In light of the financial crisis, many people are calling for greater regulation of the market. A few years ago, many called for freeing the market from excessive regulation. The common thread underlying both sentiments is that there is there is a spectrum along which market regulation can be located, from free at one end to excessively regulated at the other. These assumptions are ubiquitous, but not quite universal.
On May 21, Professor Bernard Harcourt gave a talk in the Chicago's Best Ideas lecture series entitled "Neoliberal Penality: A Genealogy of Excess" (about which he has a paper in progress). Harcourt took on the concepts of "free market" and "excessive regulation" by highlighting two snapshots in time: grain laws in France in 1739, commonly considered to epitomize excessive regulation; and the Chicago Board of Trade in 1996, representing the free market.
Paris in 1739 had extensive laws regulating the sale of bread. Loaves under a certain weight could not be sold; bread could not be sold before a certain hour, which depended on the season; people could not buy grain for resale; people could not utter speech that tended to cause the price of bread to increase. A book collecting grain regulations did not contain a separate entry for "markets"; rather, it contained a cross-reference: "Markets. See Police." The wheat pits of the Chicago Board of Trade in 1996 bore some surprising similarities. Extensive regulations cover after-hours trading that occurs in certain circumstances; the regulations establish who may participate, the length of time (two minutes), maximum increments above and below the settlement price, and types of orders (e.g., no new orders). Despite these similarities, Paris in 1739 is considered the height of excessive government intervention in the economy, and Chicago in 1996 is considered a prime example of the free market at work.
How did it come about that we would perceive one market as excessively regulated and the other as free? Harcourt traces the answer to the emergence of the concept of "natural order" in the eighteenth century and its gradual evolution into the idea of "market efficiency." Prior to the late eighteenth century, the realm of the market and the realm of policing were coextensive. Adam Smith, for example, gave a series of lectures on jurisprudence in Glasgow in 1762, where he stated, "Whatever regulations are made with respect to the trade, commerce, agriculture, manufactures of the country are considered as belonging to the police." The concept of "police" had a broader scope at that point in time and covered economic exchange; everything we would now consider police work was included, but so were many areas we would consider administration. A good example is Cesare Beccaria who, in On Crimes and Punishments, applied the lessons from commerce to the penal rules, which he saw as arbitrary and brutal, as opposed the rational workings of commerce.

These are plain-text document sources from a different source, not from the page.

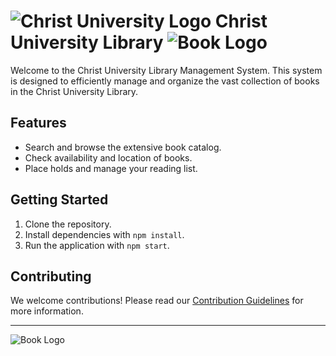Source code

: # ![Christ University Logo](https://example.com/christ_university_logo.png) Christ University Library ![Book Logo](https://example.com/book_logo.png)

Welcome to the Christ University Library Management System. This system is designed to efficiently manage and organize the vast collection of books in the Christ University Library.

## Features
- Search and browse the extensive book catalog.
- Check availability and location of books.
- Place holds and manage your reading list.

## Getting Started
1. Clone the repository.
2. Install dependencies with `npm install`.
3. Run the application with `npm start`.

## Contributing
We welcome contributions! Please read our [Contribution Guidelines](CONTRIBUTING.md) for more information.

---

![Book Logo](https://example.com/book_logo.png)
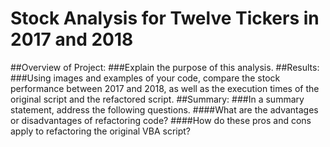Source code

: # Stock Analysis for Twelve Tickers in 2017 and 2018
##Overview of Project: 
###Explain the purpose of this analysis.
##Results: 
###Using images and examples of your code, compare the stock performance between 2017 and 2018, as well as the execution times of the original script and the refactored script.
##Summary: 
###In a summary statement, address the following questions.
####What are the advantages or disadvantages of refactoring code?
####How do these pros and cons apply to refactoring the original VBA script?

The innovation came through the thought of François Quesnay, as well as other Physiocrat thinkers, envisioned the economy as an autonomous system, a "natural order," consisting of agricultural, landowning, and manufacturing that all reinforced each other. He saw positive laws handed down by legislatures as interfering with the functioning of natural laws, thus severing government action from the market. In 1776, Adam Smith published Wealth of Nations; unlike the lectures, this treatise almost completely failed to mention police. Thinking about markets had been completely transformed over a period of fourteen years.
Harcourt stressed two negative outcomes from this conceptual separation of the markets from the penal sphere. First, the domain of the penal laws expands. The modern view sees the market as a zone where government actions are improper and distorting, and the police power encircles this free zone and channels deviants who break the law back into the market. Penal law thus tends to expand in the "non-market" zone as the only place where government intervention is legitimate. Second, this mode of reasoning naturalizes market outcomes. The market produces natural efficiency and serves as its own justification because the result comes from free actions by individuals. By contrast, when we realize that the debate is simply among different distributional outcomes, the question is no longer about freedom, which is meaningless because every market is thoroughly regulated; instead, the question is about which distributional outcome we desire.
Even if one accepts the argument that “every market is thoroughly regulated” (which, of course, the 1996 Chicago Board of Trade example doesn’t prove), freedom does not become “meaningless.” Among thoroughly regulated markets, regulation certainly isn’t uniform. Some heavily regulated markets provide greater freedom than others. And the desire for freedom may give society a meaningful way to choose among stringent regulations.